### What needs to be done:
Give back the full data character for character.

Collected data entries
********************

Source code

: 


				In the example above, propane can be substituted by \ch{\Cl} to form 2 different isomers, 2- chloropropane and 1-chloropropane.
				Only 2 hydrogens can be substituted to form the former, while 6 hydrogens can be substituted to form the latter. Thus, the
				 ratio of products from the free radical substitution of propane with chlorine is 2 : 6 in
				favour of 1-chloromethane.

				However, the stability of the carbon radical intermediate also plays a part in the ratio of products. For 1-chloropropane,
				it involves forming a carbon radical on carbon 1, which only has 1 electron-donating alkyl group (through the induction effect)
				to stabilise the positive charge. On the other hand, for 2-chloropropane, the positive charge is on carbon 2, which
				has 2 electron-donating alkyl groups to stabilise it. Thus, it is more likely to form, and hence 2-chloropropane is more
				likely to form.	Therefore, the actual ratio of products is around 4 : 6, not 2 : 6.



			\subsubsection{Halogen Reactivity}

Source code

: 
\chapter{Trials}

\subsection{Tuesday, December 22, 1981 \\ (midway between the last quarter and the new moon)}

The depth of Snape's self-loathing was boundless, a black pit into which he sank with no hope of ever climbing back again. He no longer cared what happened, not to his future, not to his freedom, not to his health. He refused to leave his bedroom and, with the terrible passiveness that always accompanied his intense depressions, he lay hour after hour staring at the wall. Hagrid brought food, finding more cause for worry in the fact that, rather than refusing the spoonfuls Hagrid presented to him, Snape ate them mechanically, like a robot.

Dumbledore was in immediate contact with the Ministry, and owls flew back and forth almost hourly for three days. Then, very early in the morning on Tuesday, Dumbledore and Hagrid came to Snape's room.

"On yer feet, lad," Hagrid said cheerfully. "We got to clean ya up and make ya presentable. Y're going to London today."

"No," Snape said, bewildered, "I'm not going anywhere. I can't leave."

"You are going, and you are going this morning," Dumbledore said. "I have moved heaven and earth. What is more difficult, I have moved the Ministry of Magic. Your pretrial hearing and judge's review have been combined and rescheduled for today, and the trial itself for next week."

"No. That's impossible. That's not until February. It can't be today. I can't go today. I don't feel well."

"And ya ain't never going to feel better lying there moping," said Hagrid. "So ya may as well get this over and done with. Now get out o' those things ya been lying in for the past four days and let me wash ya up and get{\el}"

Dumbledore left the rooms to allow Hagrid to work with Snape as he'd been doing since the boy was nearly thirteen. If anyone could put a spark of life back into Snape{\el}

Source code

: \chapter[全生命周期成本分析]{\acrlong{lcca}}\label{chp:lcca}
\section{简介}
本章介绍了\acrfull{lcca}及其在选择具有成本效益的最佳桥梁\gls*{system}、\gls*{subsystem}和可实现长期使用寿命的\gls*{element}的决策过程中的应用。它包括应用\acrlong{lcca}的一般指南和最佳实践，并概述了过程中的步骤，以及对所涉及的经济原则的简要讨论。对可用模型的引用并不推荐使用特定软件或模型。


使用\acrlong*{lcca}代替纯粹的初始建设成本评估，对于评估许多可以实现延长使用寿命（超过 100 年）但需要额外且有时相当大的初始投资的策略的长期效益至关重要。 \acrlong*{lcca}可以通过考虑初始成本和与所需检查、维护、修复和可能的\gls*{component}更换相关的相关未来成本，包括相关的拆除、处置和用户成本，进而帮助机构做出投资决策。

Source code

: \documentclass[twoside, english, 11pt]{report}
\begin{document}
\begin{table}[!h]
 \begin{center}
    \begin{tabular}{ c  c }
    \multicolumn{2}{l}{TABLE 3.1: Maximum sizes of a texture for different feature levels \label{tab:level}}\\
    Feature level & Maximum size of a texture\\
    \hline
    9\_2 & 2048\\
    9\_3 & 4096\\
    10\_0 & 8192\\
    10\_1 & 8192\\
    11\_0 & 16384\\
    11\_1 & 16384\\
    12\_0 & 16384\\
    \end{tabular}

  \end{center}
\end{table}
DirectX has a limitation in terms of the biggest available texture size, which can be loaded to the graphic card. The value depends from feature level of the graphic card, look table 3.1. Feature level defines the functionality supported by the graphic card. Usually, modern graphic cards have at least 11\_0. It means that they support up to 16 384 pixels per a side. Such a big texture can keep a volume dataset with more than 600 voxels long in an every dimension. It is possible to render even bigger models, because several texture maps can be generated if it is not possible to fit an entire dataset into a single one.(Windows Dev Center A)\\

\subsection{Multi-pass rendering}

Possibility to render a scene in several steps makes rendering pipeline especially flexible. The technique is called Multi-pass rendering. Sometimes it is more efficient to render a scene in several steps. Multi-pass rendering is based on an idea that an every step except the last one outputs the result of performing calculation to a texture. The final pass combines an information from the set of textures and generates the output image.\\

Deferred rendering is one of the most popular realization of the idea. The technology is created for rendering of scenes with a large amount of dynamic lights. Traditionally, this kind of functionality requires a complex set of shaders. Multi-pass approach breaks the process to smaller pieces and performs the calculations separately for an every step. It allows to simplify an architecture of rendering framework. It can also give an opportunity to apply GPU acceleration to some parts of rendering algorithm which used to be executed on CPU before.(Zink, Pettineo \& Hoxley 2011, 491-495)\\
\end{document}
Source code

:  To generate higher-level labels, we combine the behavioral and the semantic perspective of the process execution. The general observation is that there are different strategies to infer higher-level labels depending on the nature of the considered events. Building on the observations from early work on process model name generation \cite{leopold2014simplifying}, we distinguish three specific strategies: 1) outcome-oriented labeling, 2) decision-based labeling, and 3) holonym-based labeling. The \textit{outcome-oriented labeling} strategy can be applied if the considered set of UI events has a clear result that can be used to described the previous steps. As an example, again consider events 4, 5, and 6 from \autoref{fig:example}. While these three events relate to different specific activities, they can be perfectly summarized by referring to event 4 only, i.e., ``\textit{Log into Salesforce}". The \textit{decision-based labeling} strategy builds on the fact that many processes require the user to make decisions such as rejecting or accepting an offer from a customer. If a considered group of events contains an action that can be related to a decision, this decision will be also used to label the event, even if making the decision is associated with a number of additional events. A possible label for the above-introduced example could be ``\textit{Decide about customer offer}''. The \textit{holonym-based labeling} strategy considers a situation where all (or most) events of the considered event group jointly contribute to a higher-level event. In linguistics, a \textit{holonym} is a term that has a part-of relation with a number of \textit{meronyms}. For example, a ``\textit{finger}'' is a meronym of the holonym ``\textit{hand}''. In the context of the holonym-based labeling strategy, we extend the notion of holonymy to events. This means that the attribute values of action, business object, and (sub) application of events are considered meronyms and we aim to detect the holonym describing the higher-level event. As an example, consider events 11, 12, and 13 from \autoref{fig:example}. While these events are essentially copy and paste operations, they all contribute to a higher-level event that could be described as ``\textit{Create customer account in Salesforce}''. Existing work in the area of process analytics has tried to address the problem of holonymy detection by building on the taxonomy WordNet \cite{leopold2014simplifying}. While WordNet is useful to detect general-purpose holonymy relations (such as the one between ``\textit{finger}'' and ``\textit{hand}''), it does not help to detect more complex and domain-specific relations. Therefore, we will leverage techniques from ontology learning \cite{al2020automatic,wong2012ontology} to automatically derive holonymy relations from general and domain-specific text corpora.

********************

### Solution for this problem:
Source code

: 


				In the example above, propane can be substituted by \ch{\Cl} to form 2 different isomers, 2- chloropropane and 1-chloropropane.
				Only 2 hydrogens can be substituted to form the former, while 6 hydrogens can be substituted to form the latter. Thus, the
				 ratio of products from the free radical substitution of propane with chlorine is 2 : 6 in
				favour of 1-chloromethane.

				However, the stability of the carbon radical intermediate also plays a part in the ratio of products. For 1-chloropropane,
				it involves forming a carbon radical on carbon 1, which only has 1 electron-donating alkyl group (through the induction effect)
				to stabilise the positive charge. On the other hand, for 2-chloropropane, the positive charge is on carbon 2, which
				has 2 electron-donating alkyl groups to stabilise it. Thus, it is more likely to form, and hence 2-chloropropane is more
				likely to form.	Therefore, the actual ratio of products is around 4 : 6, not 2 : 6.



			\subsubsection{Halogen Reactivity}

Source code

: 
\chapter{Trials}

\subsection{Tuesday, December 22, 1981 \\ (midway between the last quarter and the new moon)}

The depth of Snape's self-loathing was boundless, a black pit into which he sank with no hope of ever climbing back again. He no longer cared what happened, not to his future, not to his freedom, not to his health. He refused to leave his bedroom and, with the terrible passiveness that always accompanied his intense depressions, he lay hour after hour staring at the wall. Hagrid brought food, finding more cause for worry in the fact that, rather than refusing the spoonfuls Hagrid presented to him, Snape ate them mechanically, like a robot.

Dumbledore was in immediate contact with the Ministry, and owls flew back and forth almost hourly for three days. Then, very early in the morning on Tuesday, Dumbledore and Hagrid came to Snape's room.

"On yer feet, lad," Hagrid said cheerfully. "We got to clean ya up and make ya presentable. Y're going to London today."

"No," Snape said, bewildered, "I'm not going anywhere. I can't leave."

"You are going, and you are going this morning," Dumbledore said. "I have moved heaven and earth. What is more difficult, I have moved the Ministry of Magic. Your pretrial hearing and judge's review have been combined and rescheduled for today, and the trial itself for next week."

"No. That's impossible. That's not until February. It can't be today. I can't go today. I don't feel well."

"And ya ain't never going to feel better lying there moping," said Hagrid. "So ya may as well get this over and done with. Now get out o' those things ya been lying in for the past four days and let me wash ya up and get{\el}"

Dumbledore left the rooms to allow Hagrid to work with Snape as he'd been doing since the boy was nearly thirteen. If anyone could put a spark of life back into Snape{\el}

Source code

: \chapter[全生命周期成本分析]{\acrlong{lcca}}\label{chp:lcca}
\section{简介}
本章介绍了\acrfull{lcca}及其在选择具有成本效益的最佳桥梁\gls*{system}、\gls*{subsystem}和可实现长期使用寿命的\gls*{element}的决策过程中的应用。它包括应用\acrlong{lcca}的一般指南和最佳实践，并概述了过程中的步骤，以及对所涉及的经济原则的简要讨论。对可用模型的引用并不推荐使用特定软件或模型。


使用\acrlong*{lcca}代替纯粹的初始建设成本评估，对于评估许多可以实现延长使用寿命（超过 100 年）但需要额外且有时相当大的初始投资的策略的长期效益至关重要。 \acrlong*{lcca}可以通过考虑初始成本和与所需检查、维护、修复和可能的\gls*{component}更换相关的相关未来成本，包括相关的拆除、处置和用户成本，进而帮助机构做出投资决策。

Source code

: \documentclass[twoside, english, 11pt]{report}
\begin{document}
\begin{table}[!h]
 \begin{center}
    \begin{tabular}{ c  c }
    \multicolumn{2}{l}{TABLE 3.1: Maximum sizes of a texture for different feature levels \label{tab:level}}\\
    Feature level & Maximum size of a texture\\
    \hline
    9\_2 & 2048\\
    9\_3 & 4096\\
    10\_0 & 8192\\
    10\_1 & 8192\\
    11\_0 & 16384\\
    11\_1 & 16384\\
    12\_0 & 16384\\
    \end{tabular}

  \end{center}
\end{table}
DirectX has a limitation in terms of the biggest available texture size, which can be loaded to the graphic card. The value depends from feature level of the graphic card, look table 3.1. Feature level defines the functionality supported by the graphic card. Usually, modern graphic cards have at least 11\_0. It means that they support up to 16 384 pixels per a side. Such a big texture can keep a volume dataset with more than 600 voxels long in an every dimension. It is possible to render even bigger models, because several texture maps can be generated if it is not possible to fit an entire dataset into a single one.(Windows Dev Center A)\\

\subsection{Multi-pass rendering}

Possibility to render a scene in several steps makes rendering pipeline especially flexible. The technique is called Multi-pass rendering. Sometimes it is more efficient to render a scene in several steps. Multi-pass rendering is based on an idea that an every step except the last one outputs the result of performing calculation to a texture. The final pass combines an information from the set of textures and generates the output image.\\

Deferred rendering is one of the most popular realization of the idea. The technology is created for rendering of scenes with a large amount of dynamic lights. Traditionally, this kind of functionality requires a complex set of shaders. Multi-pass approach breaks the process to smaller pieces and performs the calculations separately for an every step. It allows to simplify an architecture of rendering framework. It can also give an opportunity to apply GPU acceleration to some parts of rendering algorithm which used to be executed on CPU before.(Zink, Pettineo \& Hoxley 2011, 491-495)\\
\end{document}
Source code

:  To generate higher-level labels, we combine the behavioral and the semantic perspective of the process execution. The general observation is that there are different strategies to infer higher-level labels depending on the nature of the considered events. Building on the observations from early work on process model name generation \cite{leopold2014simplifying}, we distinguish three specific strategies: 1) outcome-oriented labeling, 2) decision-based labeling, and 3) holonym-based labeling. The \textit{outcome-oriented labeling} strategy can be applied if the considered set of UI events has a clear result that can be used to described the previous steps. As an example, again consider events 4, 5, and 6 from \autoref{fig:example}. While these three events relate to different specific activities, they can be perfectly summarized by referring to event 4 only, i.e., ``\textit{Log into Salesforce}". The \textit{decision-based labeling} strategy builds on the fact that many processes require the user to make decisions such as rejecting or accepting an offer from a customer. If a considered group of events contains an action that can be related to a decision, this decision will be also used to label the event, even if making the decision is associated with a number of additional events. A possible label for the above-introduced example could be ``\textit{Decide about customer offer}''. The \textit{holonym-based labeling} strategy considers a situation where all (or most) events of the considered event group jointly contribute to a higher-level event. In linguistics, a \textit{holonym} is a term that has a part-of relation with a number of \textit{meronyms}. For example, a ``\textit{finger}'' is a meronym of the holonym ``\textit{hand}''. In the context of the holonym-based labeling strategy, we extend the notion of holonymy to events. This means that the attribute values of action, business object, and (sub) application of events are considered meronyms and we aim to detect the holonym describing the higher-level event. As an example, consider events 11, 12, and 13 from \autoref{fig:example}. While these events are essentially copy and paste operations, they all contribute to a higher-level event that could be described as ``\textit{Create customer account in Salesforce}''. Existing work in the area of process analytics has tried to address the problem of holonymy detection by building on the taxonomy WordNet \cite{leopold2014simplifying}. While WordNet is useful to detect general-purpose holonymy relations (such as the one between ``\textit{finger}'' and ``\textit{hand}''), it does not help to detect more complex and domain-specific relations. Therefore, we will leverage techniques from ontology learning \cite{al2020automatic,wong2012ontology} to automatically derive holonymy relations from general and domain-specific text corpora.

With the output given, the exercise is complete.